32. The process of claim 30 wherein the surfactant comprises an anionic, cationic, zwitterionic and/or nonionic compound.

33. The process of claim 30 wherein the surfactant comprises: an alkanolamine; alkylarylsulfonate; amine oxide; poly(oxyalkylene); block copolymer comprising alkylene oxide repeat units; carboxylated alcohol ethoxylate; ethoxylated alcohol; alkyl phenol; ethoxylated alkyl phenol; ethoxylated amine; ethoxylated amide; oxirane; ethoxylated fatty acid; ethoxylated fatty ester; ethoxylated oil; fatty ester; fatty acid amide; glycerol ester; glycol ester; sorbitan; sorbitan ester; imidazoline; lecithin; lignin; glyceride; olefin sulfonate; phosphate ester; ethoxylated fatty acid; propoxylated fatty acid; ethoxylated fatty alcohol; propoxylated fatty alcohol; sucrose ester; sulfate, alcohol and/or ethoxylated alcohol of a fatty ester; sulfonate of dodecyl and/or tridecyl benzene; sulfosuccinate; doecyl and/or tridecyl benzene sulfonic acid; or a mixture of two or more thereof.

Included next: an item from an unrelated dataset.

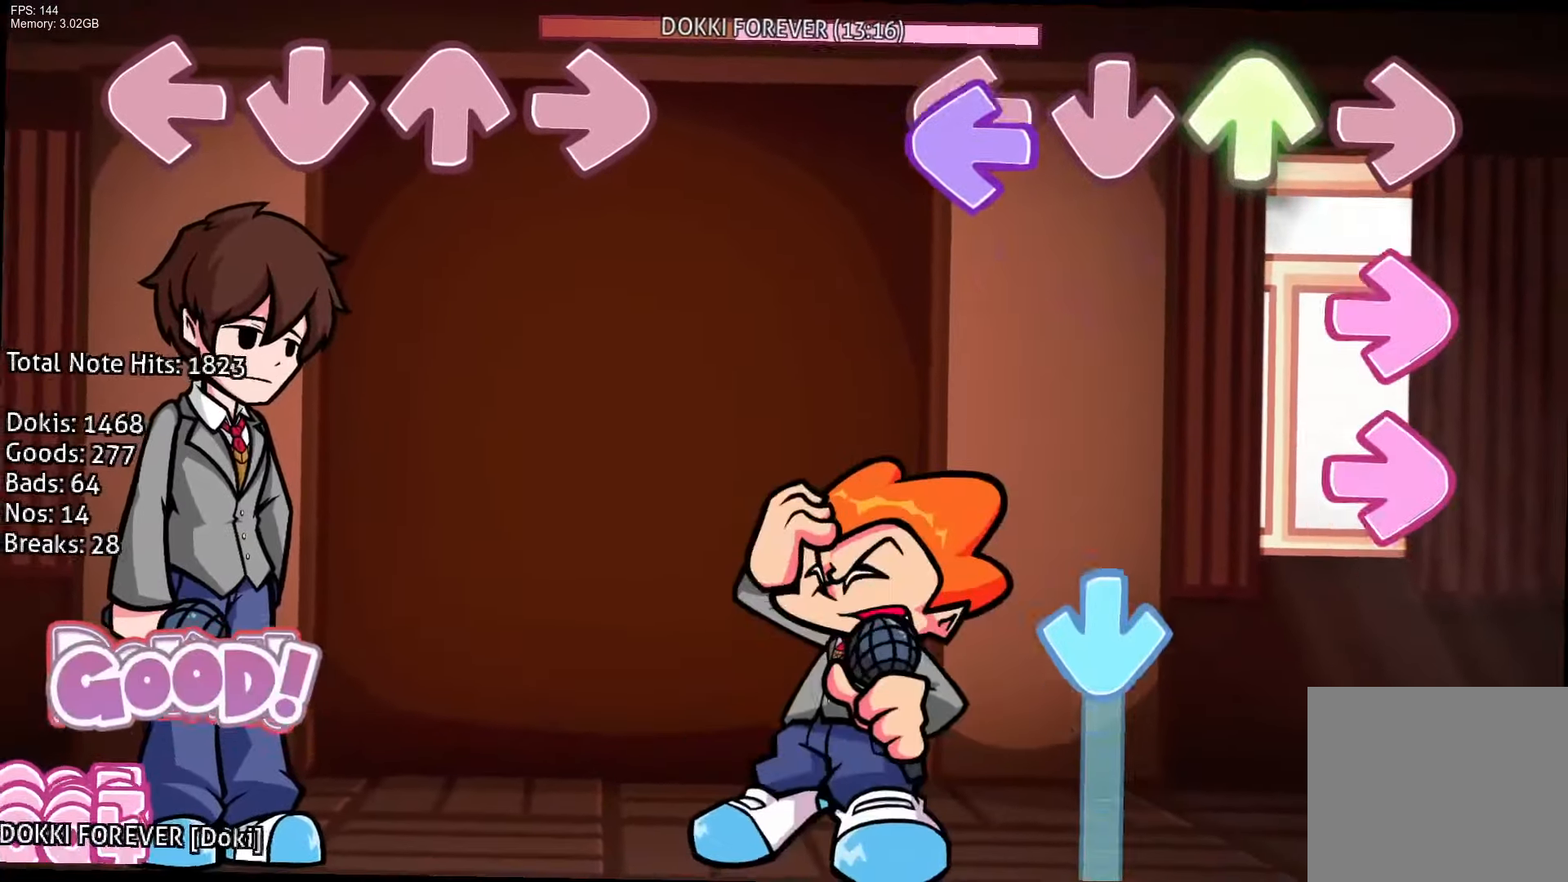
{"buttons": ["CROSS"], "events": [[33, "DPAD_UP", "up"], [50, "L1", "down"], [117, "R1", "down"], [167, "DPAD_UP", "down"], [217, "DPAD_UP", "up"], [233, "L1", "up"], [233, "R1", "up"], [283, "R1", "down"], [367, "CROSS", "down"], [417, "R1", "up"]]}
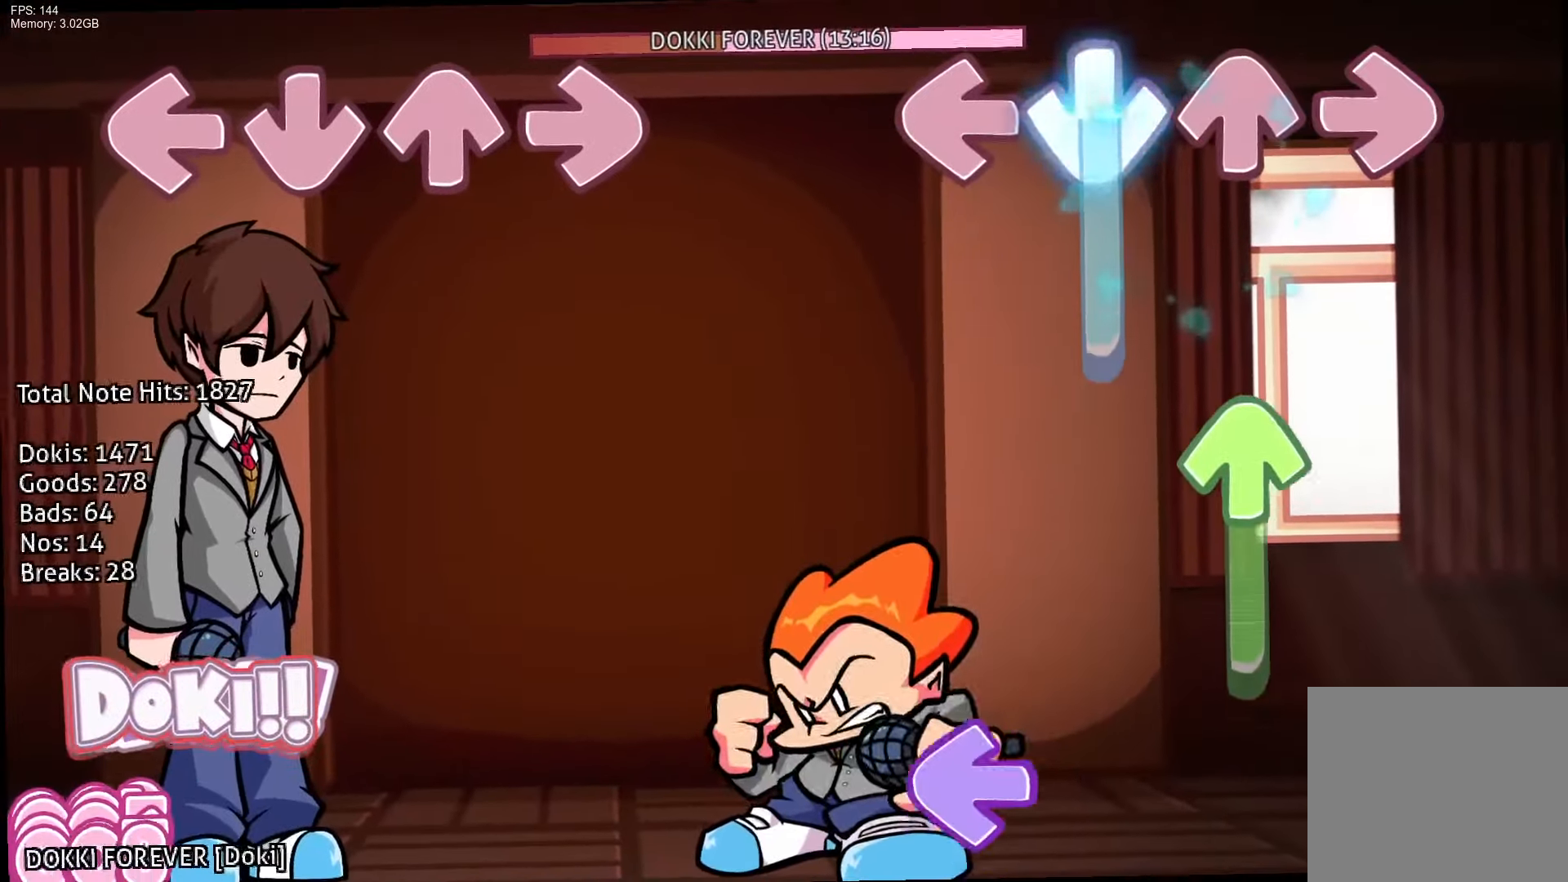
{"buttons": ["L1"], "events": [[217, "DPAD_UP", "down"], [283, "CROSS", "up"], [450, "DPAD_UP", "up"], [450, "L1", "down"]]}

34. The process of claim 30 wherein the surfactant comprises ethanolamine, triethanolamine, octyldimethylamine oxide, nonylphenoxy poly(ethyleneoxy)ethanol, polyalkylene glycol, or a mixture of two or more thereof.

35. The process of claim 30 wherein the concentration of the surfactant in the inoculum is in the range from about 0.001 to about 1% by weight.

36. The process of claim 24 wherein the spores comprise bacterial spores.

37. The process of claim 24 wherein the spores comprise spores of the Bacillus or Clostridia genera.

38. The process of claim 24 wherein the spores comprise spores of Geobacillus stearothermophilus, Bacillus atrophaeus, Bacillus sphaericus, Bacillus anthracis, Bacillus pumilus, Bacillus coagulans, Clostridium sporogenes, Clostridium difficile, Clostridium botulinum, Bacillus subtilis globigii, Bacillus cereus, Bacillus circulans, or a mixture of two or more thereof.

39. The process of claim 24 wherein the spores comprise Geobacillus stearothermophilus spores.

40. The process of claim 24 wherein the inoculum has a concentration of spores in the range from about 1×103 to about 1×106 colony forming units per microliter.

41. The process of claim 24 wherein the inoculum has a volume in the range from about 10 to about 1000 microliters.